▸ **What you are asked to do**: Filter the data below for the string "input" and copy each matching line.

(Items from a data source)
------------------------
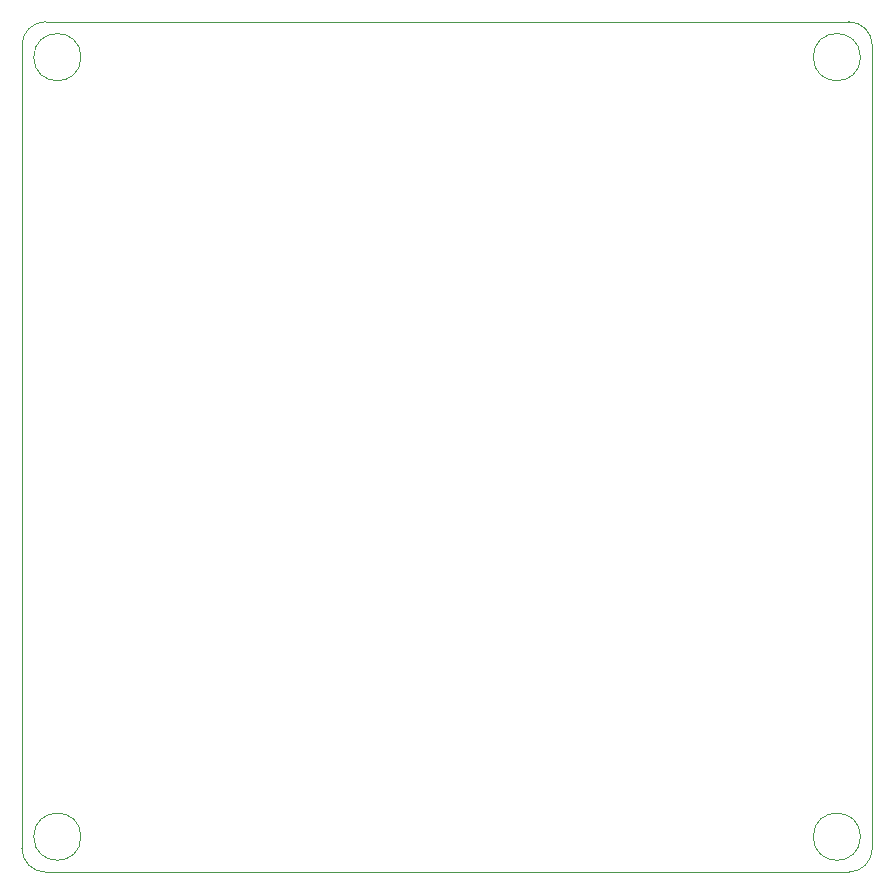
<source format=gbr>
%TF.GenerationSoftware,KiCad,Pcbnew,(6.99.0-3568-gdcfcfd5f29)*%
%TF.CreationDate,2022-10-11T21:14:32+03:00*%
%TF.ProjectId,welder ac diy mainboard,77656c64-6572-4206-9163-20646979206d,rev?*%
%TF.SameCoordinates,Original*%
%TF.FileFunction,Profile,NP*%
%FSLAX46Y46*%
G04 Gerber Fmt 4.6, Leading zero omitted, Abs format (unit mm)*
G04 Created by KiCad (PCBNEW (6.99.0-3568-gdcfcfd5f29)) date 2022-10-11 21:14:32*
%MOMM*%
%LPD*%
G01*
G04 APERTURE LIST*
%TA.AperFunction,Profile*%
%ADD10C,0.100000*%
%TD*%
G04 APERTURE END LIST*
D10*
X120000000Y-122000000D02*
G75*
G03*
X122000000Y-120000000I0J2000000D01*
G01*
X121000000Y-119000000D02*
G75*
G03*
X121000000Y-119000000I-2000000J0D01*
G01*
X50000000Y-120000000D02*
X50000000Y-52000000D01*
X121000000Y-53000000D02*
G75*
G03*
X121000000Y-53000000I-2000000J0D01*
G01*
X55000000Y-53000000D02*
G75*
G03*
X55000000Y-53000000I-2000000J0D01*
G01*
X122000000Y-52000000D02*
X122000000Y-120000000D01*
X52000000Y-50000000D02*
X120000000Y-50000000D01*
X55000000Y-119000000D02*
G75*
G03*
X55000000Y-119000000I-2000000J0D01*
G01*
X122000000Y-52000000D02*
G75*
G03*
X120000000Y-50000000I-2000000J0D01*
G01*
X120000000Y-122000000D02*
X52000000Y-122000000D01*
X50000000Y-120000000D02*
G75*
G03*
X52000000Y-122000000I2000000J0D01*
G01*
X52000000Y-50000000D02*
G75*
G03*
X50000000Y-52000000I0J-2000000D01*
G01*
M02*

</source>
------------------------
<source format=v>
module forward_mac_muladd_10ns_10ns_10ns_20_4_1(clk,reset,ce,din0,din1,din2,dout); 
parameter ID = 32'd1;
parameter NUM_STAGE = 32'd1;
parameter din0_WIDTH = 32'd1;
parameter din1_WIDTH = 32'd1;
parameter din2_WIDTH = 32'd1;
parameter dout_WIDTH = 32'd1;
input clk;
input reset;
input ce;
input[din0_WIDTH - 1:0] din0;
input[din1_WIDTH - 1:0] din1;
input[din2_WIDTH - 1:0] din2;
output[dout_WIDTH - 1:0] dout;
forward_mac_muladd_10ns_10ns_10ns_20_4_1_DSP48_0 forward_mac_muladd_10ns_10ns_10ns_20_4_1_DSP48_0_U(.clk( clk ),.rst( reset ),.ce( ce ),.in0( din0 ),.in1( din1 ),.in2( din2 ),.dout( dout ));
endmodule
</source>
------------------------
▸ **Solution**:
input clk;
input reset;
input ce;
input[din0_WIDTH - 1:0] din0;
input[din1_WIDTH - 1:0] din1;
input[din2_WIDTH - 1:0] din2;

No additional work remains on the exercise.